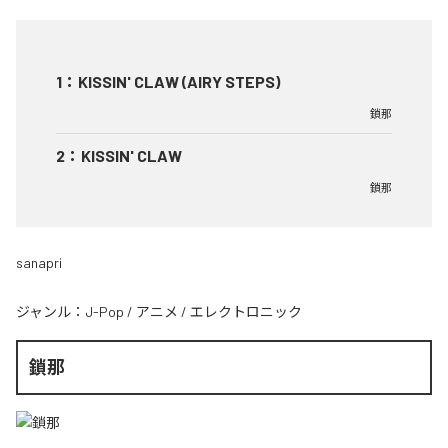
1
：
KISSIN' CLAW (AIRY STEPS)
鎖那
2
：
KISSIN' CLAW
鎖那
sanapri
ジャンル：
J-Pop
/
アニメ
/
エレクトロニック
鎖那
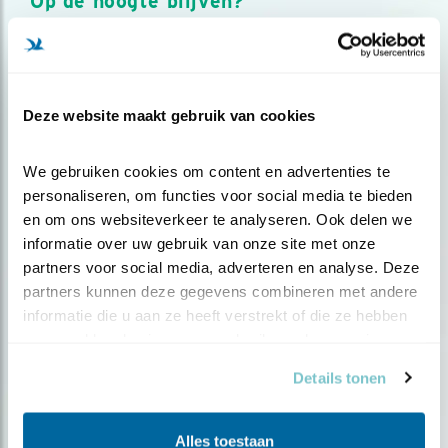
Op de hoogte blijven?
Meld je aan en ontvang nieuws, inspiratie, acties en tips
over vogels en activiteiten van Vogelbescherming.
AANMELDEN VOGELNIEUWS
Deze website maakt gebruik van cookies
Volg ons via social media
We gebruiken cookies om content en advertenties te 
personaliseren, om functies voor social media te bieden 
en om ons websiteverkeer te analyseren. Ook delen we 
informatie over uw gebruik van onze site met onze 
partners voor social media, adverteren en analyse. Deze 
partners kunnen deze gegevens combineren met andere 
informatie die u aan ze heeft verstrekt of die ze hebben 
verzameld op basis van uw gebruik van hun services.
Details tonen
Alles toestaan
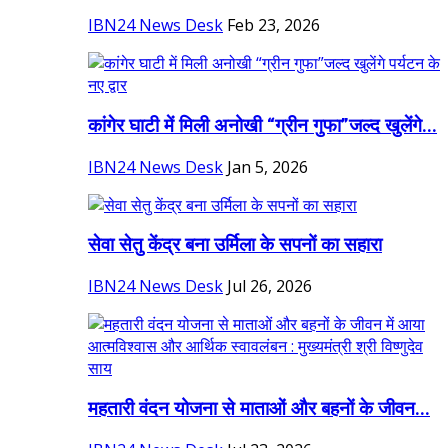
IBN24 News Desk
Feb 23, 2026
कांगेर घाटी में मिली अनोखी “ग्रीन गुफा”जल्द खुलेंगे...
IBN24 News Desk
Jan 5, 2026
सेवा सेतु केंद्र बना उर्मिला के सपनों का सहारा
IBN24 News Desk
Jul 26, 2026
महतारी वंदन योजना से माताओं और बहनों के जीवन...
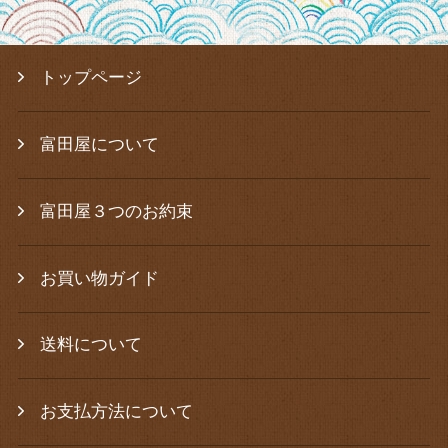
トップページ
富田屋について
富田屋３つのお約束
お買い物ガイド
送料について
お支払方法について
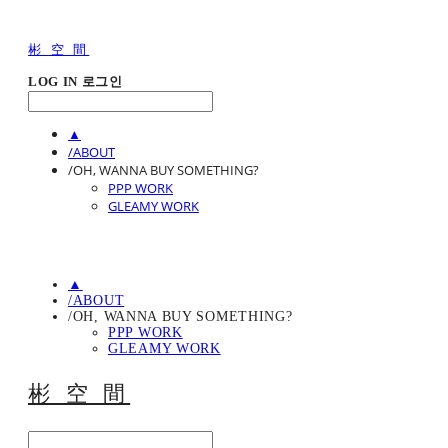
彬 空 間
LOG IN
로그인
▲
/ABOUT
/OH, WANNA BUY SOMETHING?
PPP WORK
GLEAMY WORK
▲
/ABOUT
/OH, WANNA BUY SOMETHING?
PPP WORK
GLEAMY WORK
彬 空 間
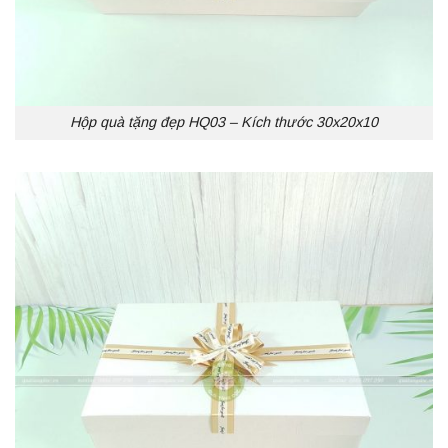
Hộp quà tặng đẹp HQ03 – Kích thước 30x20x10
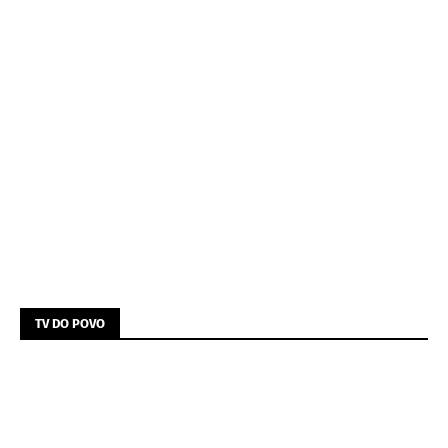
TV DO POVO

○ ○ ○ ○ ○

▶ [Aim of the exercise]: Convert every line of text in the records above into a Markdown table with the columns "Row" and "Recorded Text", numbering each row and omitting blank lines. Leave the pictures out of the table.

▶ [Your solution]:
| Row | Recorded Text |
|---|---|
| 1 | 1 |
| 2 | ： |
| 3 | KISSIN' CLAW (AIRY STEPS) |
| 4 | 鎖那 |
| 5 | 2 |
| 6 | ： |
| 7 | KISSIN' CLAW |
| 8 | 鎖那 |
| 9 | sanapri |
| 10 | ジャンル： |
| 11 | J-Pop |
| 12 | / |
| 13 | アニメ |
| 14 | / |
| 15 | エレクトロニック |
| 16 | 鎖那 |
| 17 | Op de hoogte blijven? |
| 18 | Meld je aan en ontvang nieuws, inspiratie, acties en tips |
| 19 | over vogels en activiteiten van Vogelbescherming. |
| 20 | AANMELDEN VOGELNIEUWS |
| 21 | Deze website maakt gebruik van cookies |
| 22 | Volg ons via social media |
| 23 | We gebruiken cookies om content en advertenties te  |
| 24 | personaliseren, om functies voor social media te bieden  |
| 25 | en om ons websiteverkeer te analyseren. Ook delen we  |
| 26 | informatie over uw gebruik van onze site met onze  |
| 27 | partners voor social media, adverteren en analyse. Deze  |
| 28 | partners kunnen deze gegevens combineren met andere  |
| 29 | informatie die u aan ze heeft verstrekt of die ze hebben  |
| 30 | verzameld op basis van uw gebruik van hun services. |
| 31 | Details tonen |
| 32 | Alles toestaan |
| 33 | IBN24 News Desk |
| 34 | Feb 23, 2026 |
| 35 | कांगेर घाटी में मिली अनोखी “ग्रीन गुफा”जल्द खुलेंगे... |
| 36 | IBN24 News Desk |
| 37 | Jan 5, 2026 |
| 38 | सेवा सेतु केंद्र बना उर्मिला के सपनों का सहारा |
| 39 | IBN24 News Desk |
| 40 | Jul 26, 2026 |
| 41 | महतारी वंदन योजना से माताओं और बहनों के जीवन... |
| 42 | トップページ |
| 43 | 富田屋について |
| 44 | 富田屋３つのお約束 |
| 45 | お買い物ガイド |
| 46 | 送料について |
| 47 | お支払方法について |
| 48 | 彬 空 間 |
| 49 | LOG IN |
| 50 | 로그인 |
| 51 | ▲ |
| 52 | /ABOUT |
| 53 | /OH, WANNA BUY SOMETHING? |
| 54 | PPP WORK |
| 55 | GLEAMY WORK |
| 56 | ▲ |
| 57 | /ABOUT |
| 58 | /OH, WANNA BUY SOMETHING? |
| 59 | PPP WORK |
| 60 | GLEAMY WORK |
| 61 | 彬 空 間 |
| 62 | Hộp quà tặng đẹp HQ03 – Kích thước 30x20x10 |
| 63 | TV DO POVO |